Best For Fine Dining: Bouley
On my most recent visit, I tried to move away from the usual ‘fine dining’ establishments in favour of something that skewed somewhat livelier and younger. There are few experiences more stultifying than sitting in some prissy dining room being lectured by a fossilised-looking European about the precise origin of some uncertain piece of protein, or bored to tears by a sommelier who clearly loves his wines a good deal more than people. Set against this, however, are some of New York’s finest establishments, run with flair and passion by people who really understand how to cook. One of these men is chef extraordinaire David Bouley.

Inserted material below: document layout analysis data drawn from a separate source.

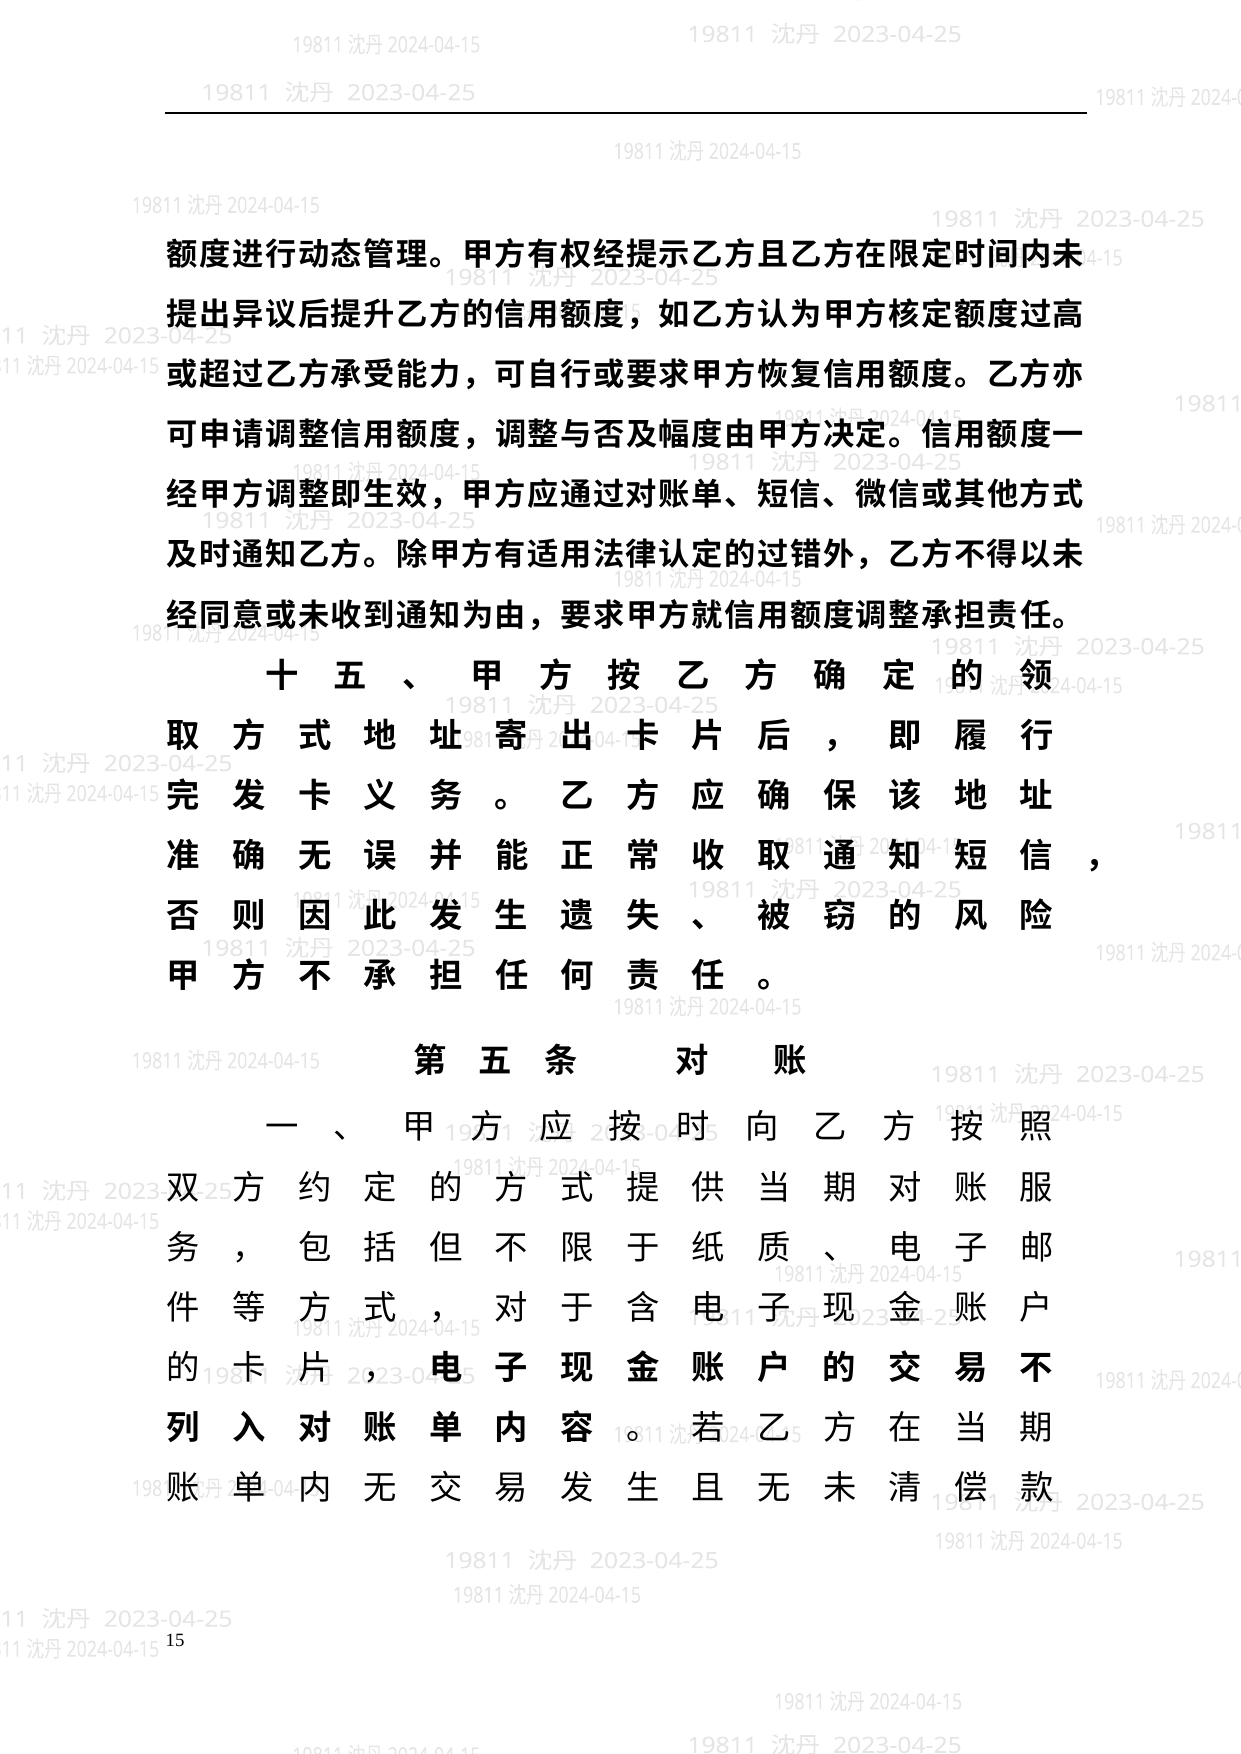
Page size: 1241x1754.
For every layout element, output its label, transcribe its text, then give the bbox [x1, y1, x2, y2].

text 十五、甲方按乙方确定的领取方式地址寄出卡片后，即履行完发卡义务。乙方应确保该地址准确无误并能正常收取通知短信，否则因此发生遗失、被窃的风险甲方不承担任何责任。 [167, 642, 1085, 1003]
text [167, 1094, 1085, 1515]
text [167, 222, 1085, 642]
subtitle 第五条 对 账 [167, 1028, 1085, 1088]
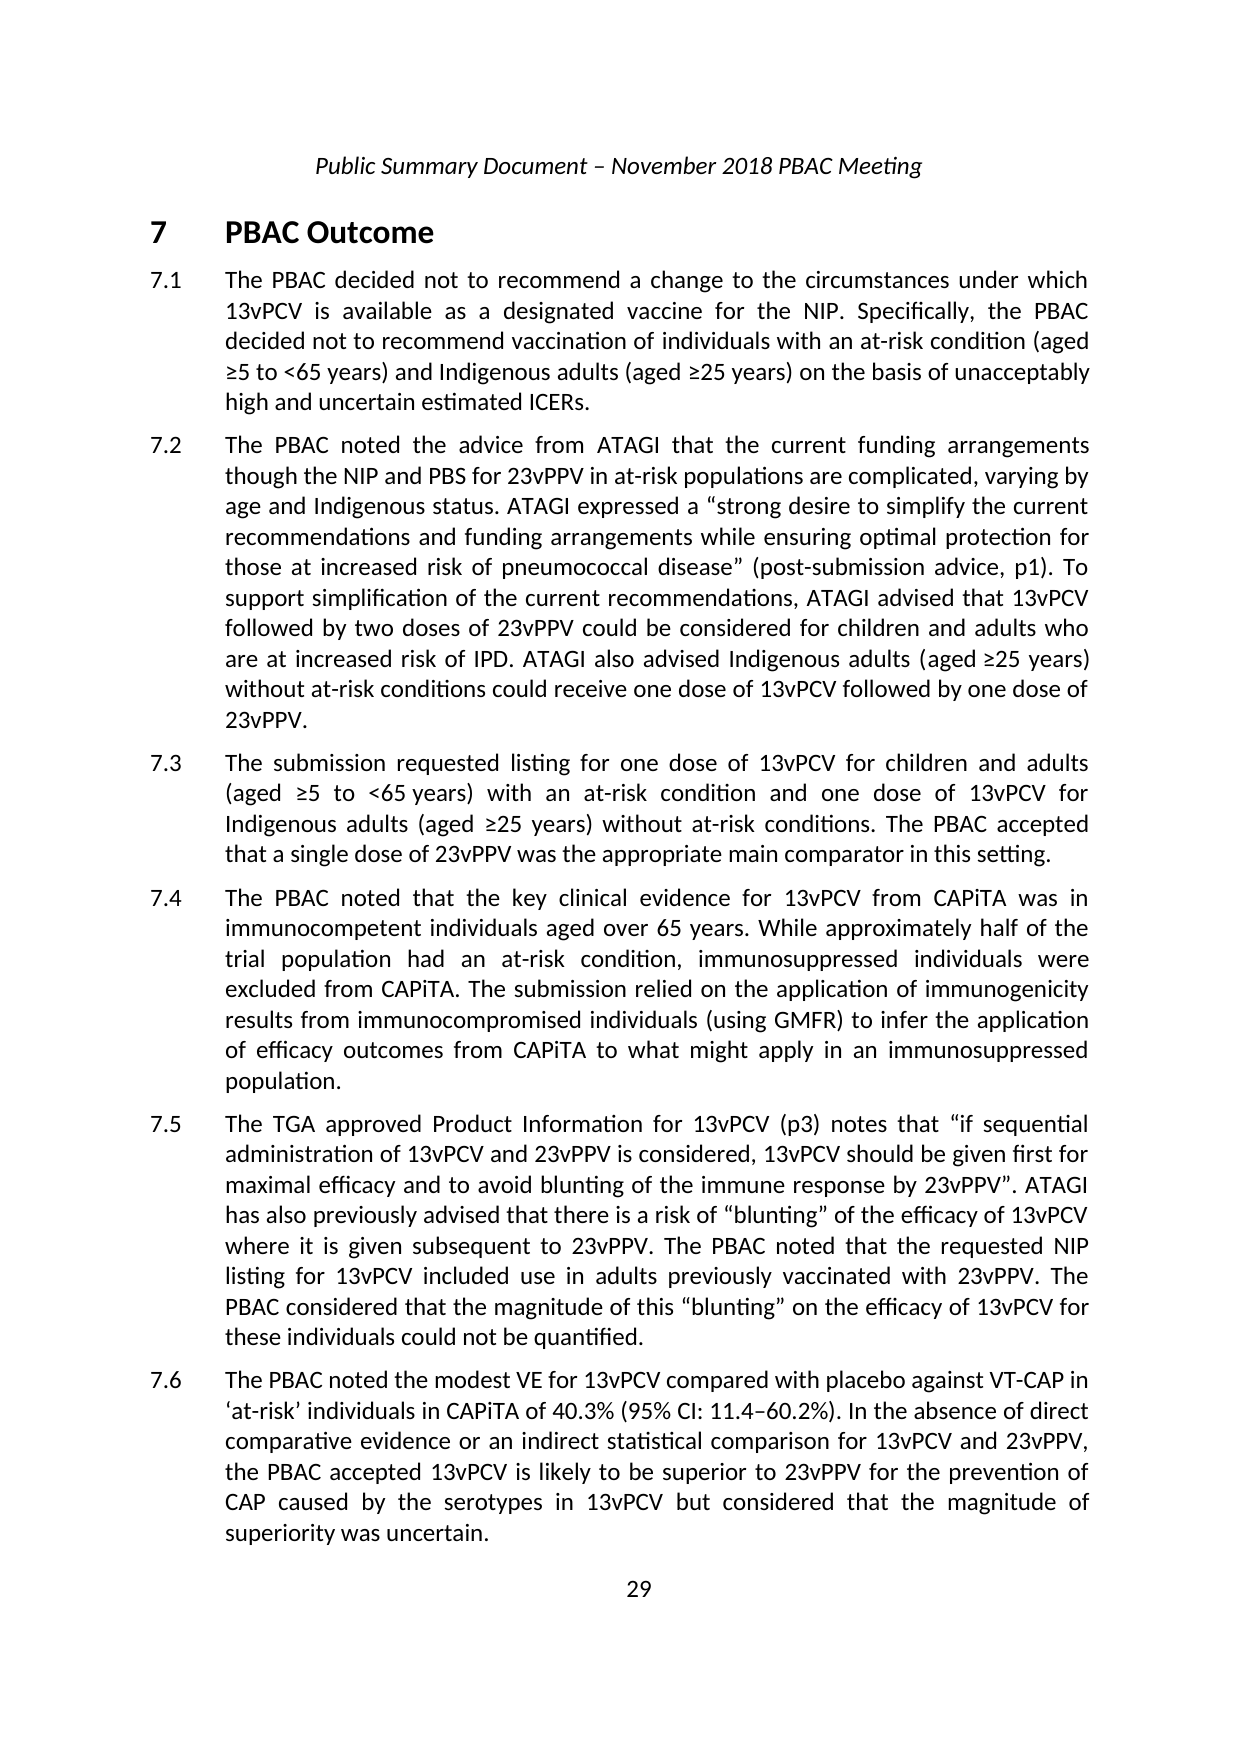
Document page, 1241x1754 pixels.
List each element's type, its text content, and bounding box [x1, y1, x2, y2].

list The PBAC noted the advice from ATAGI that the current funding arrangements though the NIP and PBS for 23vPPV in at-risk populations are complicated, varying by age and Indigenous status. ATAGI expressed a “strong desire to simplify the current recommendations and funding arrangements while ensuring optimal protection for those at increased risk of pneumococcal disease” (post-submission advice, p1). To support simplification of the current recommendations, ATAGI advised that 13vPCV followed by two doses of 23vPPV could be considered for children and adults who are at increased risk of IPD. ATAGI also advised Indigenous adults (aged ≥25 years) without at-risk conditions could receive one dose of 13vPCV followed by one dose of 23vPPV. [150, 429, 1090, 734]
list The PBAC noted that the key clinical evidence for 13vPCV from CAPiTA was in immunocompetent individuals aged over 65 years. While approximately half of the trial population had an at-risk condition, immunosuppressed individuals were excluded from CAPiTA. The submission relied on the application of immunogenicity results from immunocompromised individuals (using GMFR) to infer the application of efficacy outcomes from CAPiTA to what might apply in an immunosuppressed population. [150, 882, 1090, 1095]
list The TGA approved Product Information for 13vPCV (p3) notes that “if sequential administration of 13vPCV and 23vPPV is considered, 13vPCV should be given first for maximal efficacy and to avoid blunting of the immune response by 23vPPV”. ATAGI has also previously advised that there is a risk of “blunting” of the efficacy of 13vPCV where it is given subsequent to 23vPPV. The PBAC noted that the requested NIP listing for 13vPCV included use in adults previously vaccinated with 23vPPV. The PBAC considered that the magnitude of this “blunting” on the efficacy of 13vPCV for these individuals could not be quantified. [150, 1108, 1090, 1352]
list The submission requested listing for one dose of 13vPCV for children and adults (aged ≥5 to <65 years) with an at-risk condition and one dose of 13vPCV for Indigenous adults (aged ≥25 years) without at-risk conditions. The PBAC accepted that a single dose of 23vPPV was the appropriate main comparator in this setting. [150, 747, 1090, 869]
list The PBAC decided not to recommend a change to the circumstances under which 13vPCV is available as a designated vaccine for the NIP. Specifically, the PBAC decided not to recommend vaccination of individuals with an at-risk condition (aged ≥5 to <65 years) and Indigenous adults (aged ≥25 years) on the basis of unacceptably high and uncertain estimated ICERs. [150, 264, 1090, 417]
subtitle PBAC Outcome [150, 211, 1090, 252]
list The PBAC noted the modest VE for 13vPCV compared with placebo against VT-CAP in ‘at-risk’ individuals in CAPiTA of 40.3% (95% CI: 11.4–60.2%). In the absence of direct comparative evidence or an indirect statistical comparison for 13vPCV and 23vPPV, the PBAC accepted 13vPCV is likely to be superior to 23vPPV for the prevention of CAP caused by the serotypes in 13vPCV but considered that the magnitude of superiority was uncertain. [150, 1364, 1090, 1548]
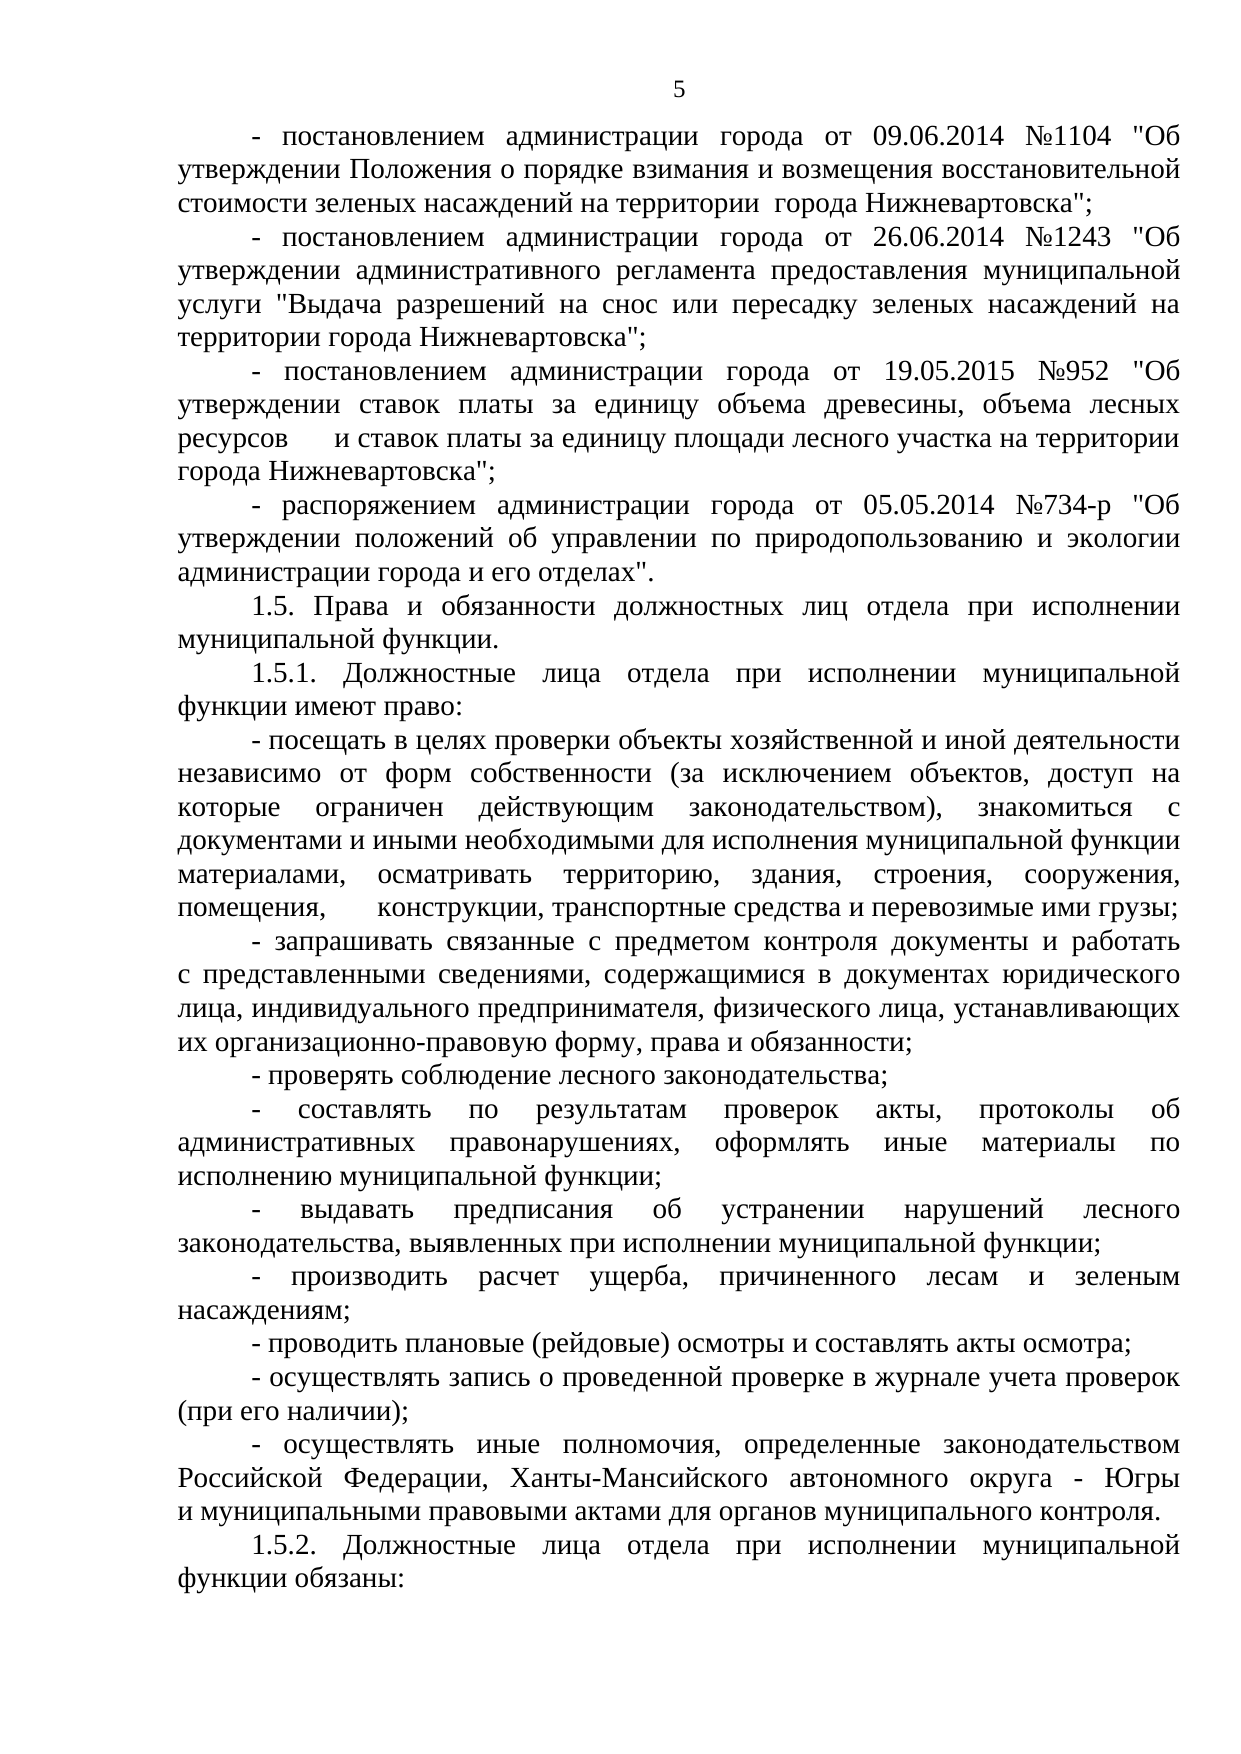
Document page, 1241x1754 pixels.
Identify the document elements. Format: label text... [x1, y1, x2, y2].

text - выдавать предписания об устранении нарушений лесного законодательства, выявленных при исполнении муниципальной функции; [177, 1191, 1181, 1258]
text - производить расчет ущерба, причиненного лесам и зеленым насаждениям; [177, 1258, 1181, 1326]
text - запрашивать связанные с предметом контроля документы и работать с представленными сведениями, содержащимися в документах юридического лица, индивидуального предпринимателя, физического лица, устанавливающих их организационно-правовую форму, права и обязанности; [177, 923, 1181, 1057]
text 1.5. Права и обязанности должностных лиц отдела при исполнении муниципальной функции. [177, 588, 1181, 655]
text 1.5.2. Должностные лица отдела при исполнении муниципальной функции обязаны: [177, 1527, 1181, 1594]
text - постановлением администрации города от 09.06.2014 №1104 "Об утверждении Положения о порядке взимания и возмещения восстановительной стоимости зеленых насаждений на территории города Нижневартовска"; [177, 118, 1181, 219]
text - проводить плановые (рейдовые) осмотры и составлять акты осмотра; [177, 1326, 1181, 1359]
text - посещать в целях проверки объекты хозяйственной и иной деятельности независимо от форм собственности (за исключением объектов, доступ на которые ограничен действующим законодательством), знакомиться с документами и иными необходимыми для исполнения муниципальной функции материалами, осматривать территорию, здания, строения, сооружения, помещения, конструкции, транспортные средства и перевозимые ими грузы; [177, 722, 1181, 923]
text - распоряжением администрации города от 05.05.2014 №734-р "Об утверждении положений об управлении по природопользованию и экологии администрации города и его отделах". [177, 487, 1181, 588]
text - постановлением администрации города от 19.05.2015 №952 "Об утверждении ставок платы за единицу объема древесины, объема лесных ресурсов и ставок платы за единицу площади лесного участка на территории города Нижневартовска"; [177, 353, 1181, 487]
text 1.5.1. Должностные лица отдела при исполнении муниципальной функции имеют право: [177, 655, 1181, 722]
text - осуществлять запись о проведенной проверке в журнале учета проверок (при его наличии); [177, 1359, 1181, 1426]
text - составлять по результатам проверок акты, протоколы об административных правонарушениях, оформлять иные материалы по исполнению муниципальной функции; [177, 1091, 1181, 1191]
text - проверять соблюдение лесного законодательства; [177, 1057, 1181, 1091]
text - осуществлять иные полномочия, определенные законодательством Российской Федерации, Ханты-Мансийского автономного округа - Югры и муниципальными правовыми актами для органов муниципального контроля. [177, 1426, 1181, 1527]
text - постановлением администрации города от 26.06.2014 №1243 "Об утверждении административного регламента предоставления муниципальной услуги "Выдача разрешений на снос или пересадку зеленых насаждений на территории города Нижневартовска"; [177, 219, 1181, 353]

The lunch tasting menu at his eponymous, Michelin-starred establishment is the biggest bargain in New York, at a startlingly cheap $55 for five courses, most of which can be found on the far pricier a la carte. The quality of these dishes is beyond compare, whether it’s a ‘blini’ of Scottish smoked salmon that is made out of a kind of savoury meringue, a porcini flan of crab and truffle, or a sensational Kobe beef cheek dish with blue kale gnocchi. There’s wit and invention here by the bucketload, all in a relaxing and stately dining room that summons up the very best of Parisian class, although without the snobbery and condescension that implies. This egalitarian impulse even extends to the sommelier, who isn’t afraid to match a selection of sumptuous Old World wines with each course in surprisingly generous helpings, meaning that, while you might stagger out feeling slightly dazed by your repast, you’ll look back on your experience with considerable fondness and happiness in days to come.
There are, of course, many other establishments in the city well worth a punt at all budgets, but if you’re looking to hit the town for a gastronomic long weekend, these five should ensure that as you sigh and undo another belt buckle notch as you head home from JFK you think that the experience was very much worth it.